Answer these questions from the passage on Soviet treatment of art and buildings:
1. Which cathedral was blown up to make way for a "Palace of the Soviets"?
2. What prevented that palace from being built?
3. Whose relics did the Soviets hide away for a time?

--- START Extracted text ---

You know where they did things like that? The USSR, where art was harnessed to be a propaganda organ of the state, and every museum, gallery, orchestra and dance company was dedicated first to pushing forward the State’s narrative before anything else, and anything that didn’t do that was pushed into the background or destroyed. The world is damn lucky that Russia was able to rebuild the Cathedral of Christ the Savior that was blown up (!) to make way for a “Palace of the Soviets” that never materialized due to WWII. The world is also damn lucky that the Soviets were nothing if not practical, and repurposed most other buildings (including churches and synagogues) rather than destroying them outright, and still didn’t quite dare to destroy things like the tomb of St. Alexander Peresviet (maybe useful as a nationalist hero) or the relics of St. Seraphim of Sarov (though they hid them away for a time). Otherwise, the physical link to all that history would be lost.

--- END Extracted text ---
--- START Recorded information ---

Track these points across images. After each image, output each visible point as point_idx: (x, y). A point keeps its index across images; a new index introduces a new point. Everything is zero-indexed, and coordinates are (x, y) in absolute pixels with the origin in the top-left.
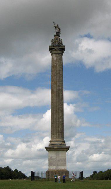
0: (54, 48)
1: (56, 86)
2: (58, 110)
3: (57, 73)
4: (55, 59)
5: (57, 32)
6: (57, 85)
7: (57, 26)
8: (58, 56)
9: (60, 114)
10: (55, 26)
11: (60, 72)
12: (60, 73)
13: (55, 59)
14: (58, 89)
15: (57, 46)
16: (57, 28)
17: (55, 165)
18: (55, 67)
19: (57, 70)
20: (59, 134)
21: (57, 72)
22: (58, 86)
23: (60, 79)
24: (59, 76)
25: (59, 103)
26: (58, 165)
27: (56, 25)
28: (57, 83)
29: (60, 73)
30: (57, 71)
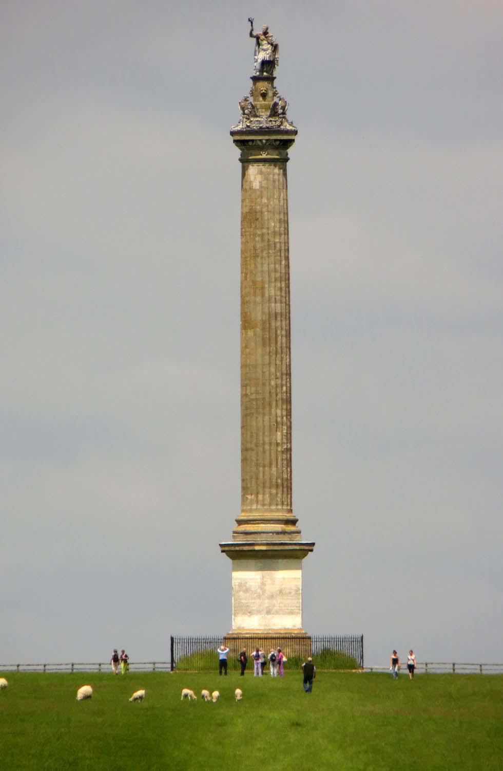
0: (253, 141)
1: (259, 299)
2: (267, 400)
3: (266, 244)
4: (256, 185)
5: (264, 63)
6: (263, 295)
7: (265, 33)
8: (269, 174)
9: (279, 412)
10: (254, 33)
11: (277, 240)
12: (275, 243)
13: (256, 185)
14: (266, 310)
15: (262, 131)
16: (265, 45)
17: (259, 612)
18: (257, 219)
19: (265, 231)
20: (274, 491)
21: (262, 240)
22: (270, 297)
23: (275, 271)
24: (272, 258)
25: (273, 370)
26: (269, 612)
27: (258, 31)
28: (263, 288)
29: (278, 246)
30: (266, 237)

--- END Recorded information ---

• Worked solution
1. The Cathedral of Christ the Savior.
2. World War II.
3. The relics of St. Seraphim of Sarov.